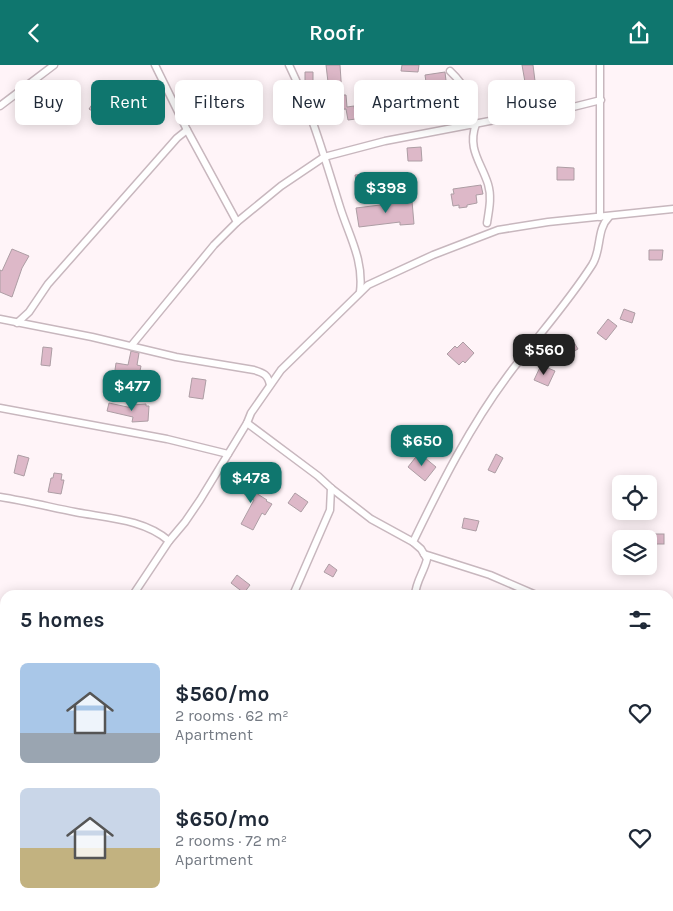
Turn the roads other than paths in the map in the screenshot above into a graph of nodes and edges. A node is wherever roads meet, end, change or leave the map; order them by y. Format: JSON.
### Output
{"nodes":[{"id":1,"x":54,"y":65,"type":"edge"},
{"id":2,"x":155,"y":65,"type":"edge"},
{"id":3,"x":289,"y":65,"type":"edge"},
{"id":4,"x":600,"y":65,"type":"edge"},
{"id":5,"x":450,"y":71,"type":"dead end"},
{"id":6,"x":459,"y":80,"type":"edge"},
{"id":7,"x":601,"y":100,"type":"junction"},
{"id":8,"x":0,"y":106,"type":"edge"},
{"id":9,"x":478,"y":124,"type":"edge"},
{"id":10,"x":474,"y":125,"type":"joint"},
{"id":11,"x":187,"y":130,"type":"junction"},
{"id":12,"x":324,"y":157,"type":"junction"},
{"id":13,"x":673,"y":209,"type":"edge"},
{"id":14,"x":609,"y":216,"type":"junction"},
{"id":15,"x":600,"y":217,"type":"junction"},
{"id":16,"x":237,"y":222,"type":"junction"},
{"id":17,"x":487,"y":223,"type":"dead end"},
{"id":18,"x":360,"y":292,"type":"junction"},
{"id":19,"x":0,"y":319,"type":"edge"},
{"id":20,"x":17,"y":323,"type":"junction"},
{"id":21,"x":130,"y":346,"type":"junction"},
{"id":22,"x":281,"y":370,"type":"junction"},
{"id":23,"x":263,"y":373,"type":"junction"},
{"id":24,"x":270,"y":385,"type":"junction"},
{"id":25,"x":0,"y":408,"type":"edge"},
{"id":26,"x":247,"y":423,"type":"junction"},
{"id":27,"x":228,"y":454,"type":"junction"},
{"id":28,"x":331,"y":488,"type":"junction"},
{"id":29,"x":0,"y":497,"type":"edge"},
{"id":30,"x":160,"y":533,"type":"junction"},
{"id":31,"x":176,"y":533,"type":"junction"},
{"id":32,"x":169,"y":541,"type":"junction"},
{"id":33,"x":413,"y":542,"type":"junction"},
{"id":34,"x":424,"y":554,"type":"junction"},
{"id":35,"x":136,"y":590,"type":"edge"},
{"id":36,"x":296,"y":590,"type":"edge"},
{"id":37,"x":416,"y":590,"type":"edge"},
{"id":38,"x":524,"y":590,"type":"edge"}],
"edges":[{"from":1,"to":8,"type":"street"},
{"from":2,"to":11,"type":"street"},
{"from":3,"to":12,"type":"street"},
{"from":4,"to":7,"type":"street"},
{"from":5,"to":6,"type":"street"},
{"from":7,"to":9,"type":"street"},
{"from":7,"to":15,"type":"street"},
{"from":10,"to":12,"type":"street"},
{"from":10,"to":17,"type":"street"},
{"from":11,"to":16,"type":"street"},
{"from":11,"to":20,"type":"street"},
{"from":12,"to":16,"type":"street"},
{"from":12,"to":18,"type":"street"},
{"from":13,"to":14,"type":"street"},
{"from":14,"to":15,"type":"street"},
{"from":14,"to":33,"type":"street"},
{"from":15,"to":18,"type":"street"},
{"from":16,"to":21,"type":"street"},
{"from":18,"to":22,"type":"street"},
{"from":19,"to":20,"type":"street"},
{"from":20,"to":21,"type":"street"},
{"from":21,"to":23,"type":"street"},
{"from":22,"to":23,"type":"street"},
{"from":22,"to":24,"type":"street"},
{"from":23,"to":24,"type":"street"},
{"from":24,"to":26,"type":"street"},
{"from":25,"to":27,"type":"street"},
{"from":26,"to":27,"type":"street"},
{"from":26,"to":28,"type":"street"},
{"from":27,"to":31,"type":"street"},
{"from":28,"to":33,"type":"street"},
{"from":28,"to":36,"type":"street"},
{"from":29,"to":30,"type":"street"},
{"from":30,"to":31,"type":"street"},
{"from":30,"to":32,"type":"street"},
{"from":31,"to":32,"type":"street"},
{"from":32,"to":35,"type":"street"},
{"from":33,"to":34,"type":"street"},
{"from":34,"to":37,"type":"street"},
{"from":34,"to":38,"type":"street"}]}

□ □ □ □ □ □ □

**EXERCISE DIRECTIONS**. State the number of lines in the records that contain the string "dead", and nothing more.

**TASK RESULT**. 2